Inside the chest freezer I use to make boat ice, the temperature is about 10 degrees below zero. At that temperature, it takes about 12 hours for the 1:15 formula ice to freeze solid. With the fan blowing air across the ice containers, it takes about eight hours for all the 1:15 ice to melt if the outside temperature is about 85 degrees. At the start of the melt, the air coming out of the air cooler outlet is 60 degrees.
Assembling the cooler
To mount the fan and air outlet, you can simply cut holes in the ice chest or its lid, but you’d have to devise a way to cover them so your ice will stay cold until you’re ready to turn on the cooler. I mounted my fan and outlet on a panel that fits inside the top of the ice chest.
I used 1⁄2-inch StarBoard for my panel. The fan is mounted to draw air into the chest through a 4 1⁄2-inch hole at one end of the panel. A 2 1⁄4-inch hole at the other end takes the 2-inch PVC elbow and directs the outgoing air. A saber saw will cut the holes, but to make them neater, I used a hole saw for the outlet port and a router circle-cutting attachment for the larger fan opening.

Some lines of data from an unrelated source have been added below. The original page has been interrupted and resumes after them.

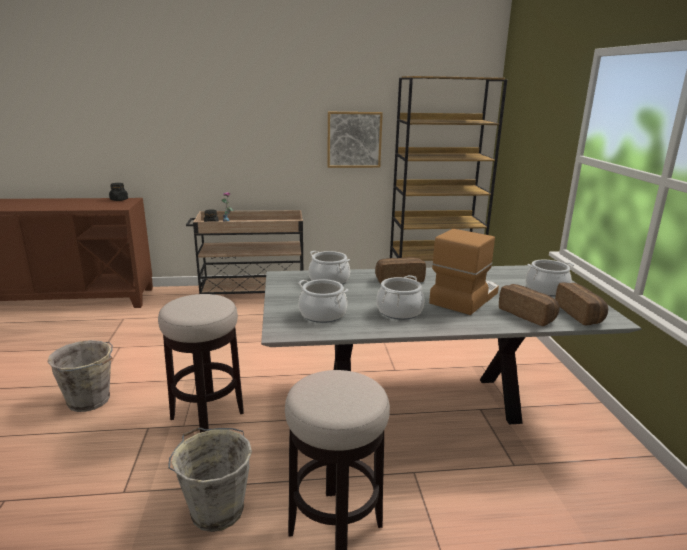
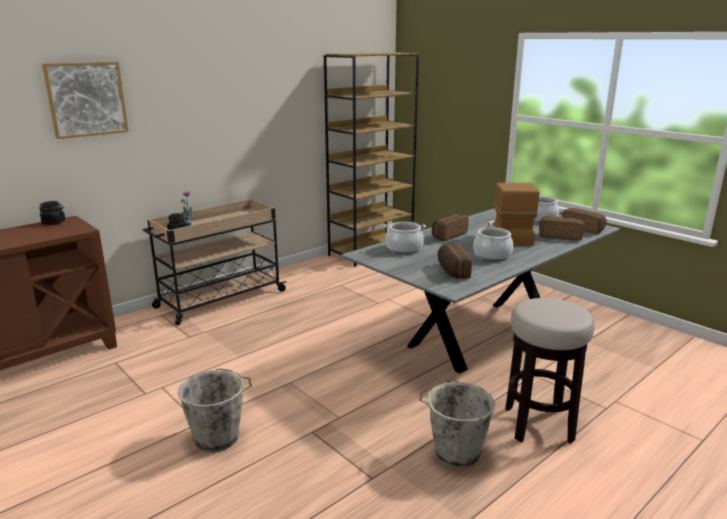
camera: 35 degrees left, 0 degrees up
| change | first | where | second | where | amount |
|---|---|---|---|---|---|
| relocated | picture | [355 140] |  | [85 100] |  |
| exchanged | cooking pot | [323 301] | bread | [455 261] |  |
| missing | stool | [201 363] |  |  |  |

Using this panel, I didn’t have to cut holes in the ice chest itself. I leave the lid in place and the containers of ice stay frozen solid until I’m ready to use the air cooler. I then swap out the lid for the panel.
To make the cooler more efficient, I made an air baffle by screwing two pieces of StarBoard together (it could also be made with Styrofoam). It sits on top of the containers, blocking the more direct route across the top of the containers from fan to outlet port. This forces the air to flow down around the sides of the ice containers.

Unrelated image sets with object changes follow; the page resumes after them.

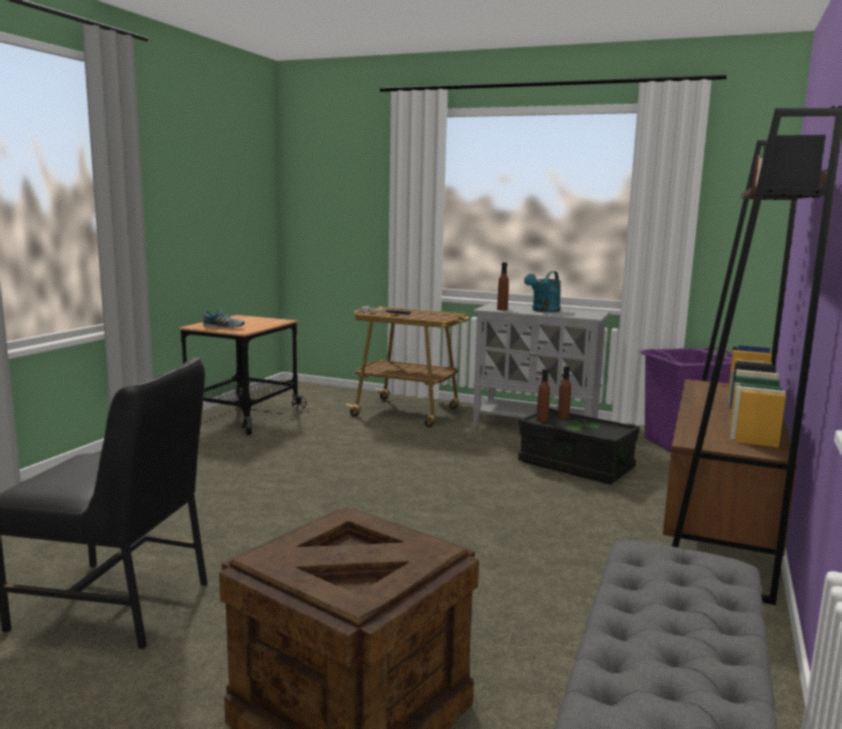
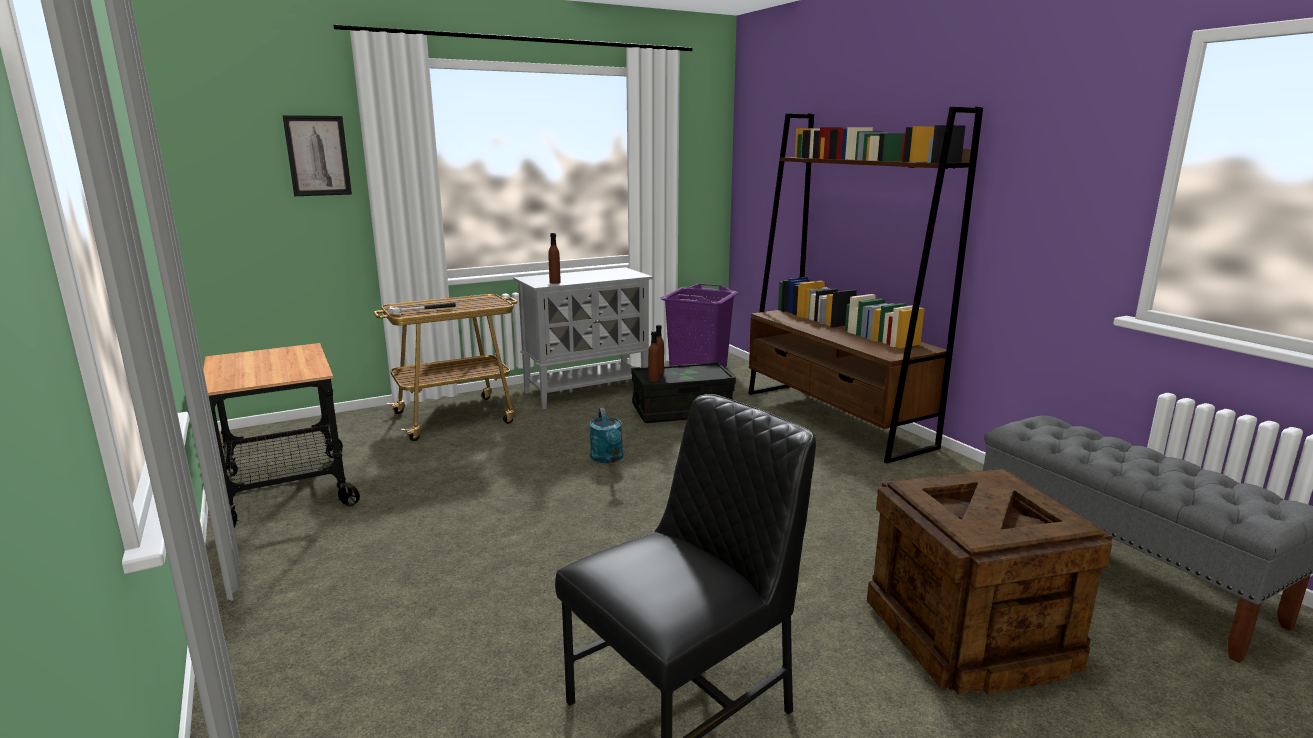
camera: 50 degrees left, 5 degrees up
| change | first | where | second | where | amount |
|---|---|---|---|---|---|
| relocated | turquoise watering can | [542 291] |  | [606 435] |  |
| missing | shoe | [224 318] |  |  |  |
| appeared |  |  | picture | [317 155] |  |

If you use plywood for the panel, I’d recommend painting it to prevent it from absorbing moisture and getting moldy. StarBoard is expensive if you buy a sheet of it. I can usually find an inexpensive scrap at a local marine surplus store. StarBoard doesn’t need paint and is easy to saw and drill.
For hot nights on the boat, I remove the lid from the ice chest, put the panel in its place, then plug the fan into a 12-volt outlet in the cabin. The air temperature quickly drops and I’m assured a better night’s sleep.
Clarence Jones began sailing in a 12-foot dinghy 40 years ago, then sailed through a series of trailerable boats — two MacGregors followed by two Precisions. The big change occurred in 2007 with his 28-foot Catalina, which he moors behind his canal-front home on Anna Maria Island in the mouth of Tampa Bay. Part of the joy of sailing, Clarence says, is inventing modifications for his boats. He has published almost two dozen magazine articles about them, and two books: Sailboat Projects (2012) and More Sailboat Projects (2015).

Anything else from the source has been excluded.